Demander l’abrogation de la lapidation, considérer le ramadan comme optionnel non seulement selon les possibilités physiques de la personne (car la coutume musulmane dispense déjà certaines personnes trop faibles) mais aussi selon le désir et l’engagement du fidèle, laisser au même fidèle le choix du moment de la journée où il est disponible et disposé à la prière, voilà des propositions réformistes qui détonnent par rapport à l’orthodoxie musulmane. Abdennour Bidar, philosophe musulman, ose avancer de tels propos dans les colonnes du Monde du 30 août 2010 : « La lapidation, preuve extrême de la logique de violence de l'islam ».

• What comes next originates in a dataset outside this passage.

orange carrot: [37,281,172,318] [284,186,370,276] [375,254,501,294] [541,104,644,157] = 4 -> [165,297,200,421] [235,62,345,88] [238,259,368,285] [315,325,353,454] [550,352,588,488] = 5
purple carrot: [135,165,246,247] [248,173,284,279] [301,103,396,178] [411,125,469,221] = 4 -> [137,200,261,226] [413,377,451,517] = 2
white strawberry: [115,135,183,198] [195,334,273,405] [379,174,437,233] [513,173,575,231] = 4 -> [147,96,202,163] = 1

Serait-il donc comme Jésus qui, en son temps, disait que c’est l’homme que Dieu considère et non pas les rites en eux-mêmes, sabbat inclus ? Et l’Histoire donna raison au prophète contre les pharisiens et les scribes qui surveillaient âprement chacun de ses gestes et chacun de ses pas.
Certes les religions évoluent doucement, parfois (très) en retard sur la société civile. Peut-on accélérer cette adaptation par des réformes ? En faisant entrer l’attention à la personne, à son itinéraire, à son rythme, à sa conscience, A. Bidar préconise ni plus moins un islam libéral qui cesse avec l’absolutisme des préceptes humains et des rites obligés. Il en appelle à l’engagement personnel du croyant et non plus à son obéissance aveugle. Il reste bien entendu la transcendance de Dieu ; mais c’est alors la seule transcendance – non associée pour reprendre une expression chère à l'islam !

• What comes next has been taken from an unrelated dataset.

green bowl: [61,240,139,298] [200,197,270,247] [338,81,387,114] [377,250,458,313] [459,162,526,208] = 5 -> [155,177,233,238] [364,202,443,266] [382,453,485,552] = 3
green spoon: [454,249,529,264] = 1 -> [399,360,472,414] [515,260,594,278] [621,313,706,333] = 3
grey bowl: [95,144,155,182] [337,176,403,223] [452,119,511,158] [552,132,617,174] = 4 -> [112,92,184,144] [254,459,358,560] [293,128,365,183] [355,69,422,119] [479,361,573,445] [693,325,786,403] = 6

« Il ne s'agit pas de condamner ces pratiques rituelles - jeûne, prière, pèlerinage - en tant que telles. Elles peuvent offrir un support efficace au besoin éprouvé par tel individu de mener une vie spirituelle (étant bien entendu que celle-ci peut aussi se conduire hors de tout champ religieux).
Mais qu'est-ce que les musulmans attendent pour les déclarer libres ? Contrairement à l'objection courante, cela n'atomiserait pas la communauté, mais la ferait passer de l'état clos de l'uniformité à l'état ouvert de la diversité. Et contrairement à une autre objection, cela ne détruirait pas l'autorité de Dieu, mais obligerait chaque conscience à aller chercher cette voix divine dans sa propre intériorité. Enfin, cela permettrait à l'islam de sortir de sa logique générale de radicalité et de violence dont la sentence de lapidation contre laquelle nous nous insurgeons aujourd'hui n'est qu'un extrême.

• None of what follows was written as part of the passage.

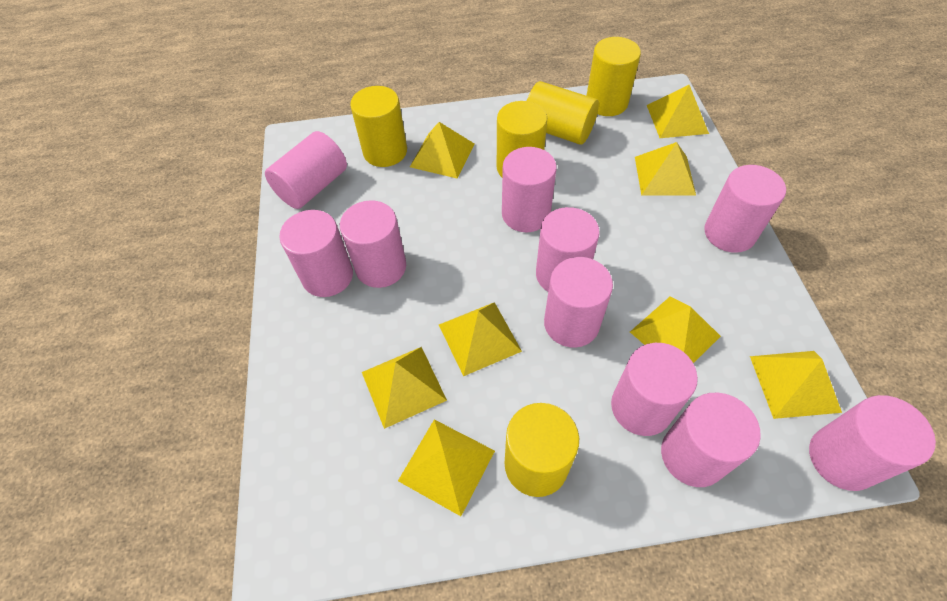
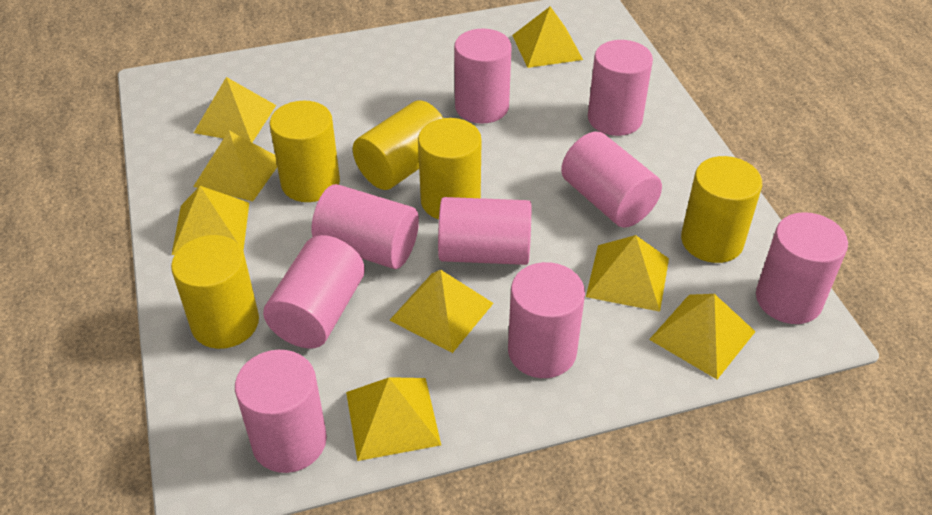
pink cylinder: [265,131,347,209] [279,210,353,297] [340,200,406,288] [502,147,557,232] [536,207,600,292] [544,257,613,348] [611,343,698,436] [661,393,761,487] [704,165,786,253] [809,395,936,491] = 10 -> [235,350,327,473] [263,235,365,348] [312,184,419,269] [438,197,531,265] [454,29,512,124] [508,262,585,378] [561,132,662,228] [588,40,653,136] [756,212,848,324] = 9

Si cette culture religieuse de l'islam ne change pas, elle continuera de se déconsidérer aux yeux du monde.(…) ».
C’est toute une Réforme, loin du fondamentalisme. Mais qui la mènera ? L’islam n’a ni synode, ni concile, ni instance mondiale, ni chef spirituel au-dessus de la mêlée, et les communautés de base sont plutôt conservatrices. Il n’a pas été touché par la Renaissance, les philosophies du Siècle des lumières, ni les déclarations citoyennes de l’Indépendance américaine et de la Révolution française. A l’horizon, aucun mouvement connu qui puisse être porteur d’un tel programme. Il reste les prophètes, ce que font des intellectuels musulmans dits « laïques » comme A. Bidar, dont on peut apprécier sans réserve le courage.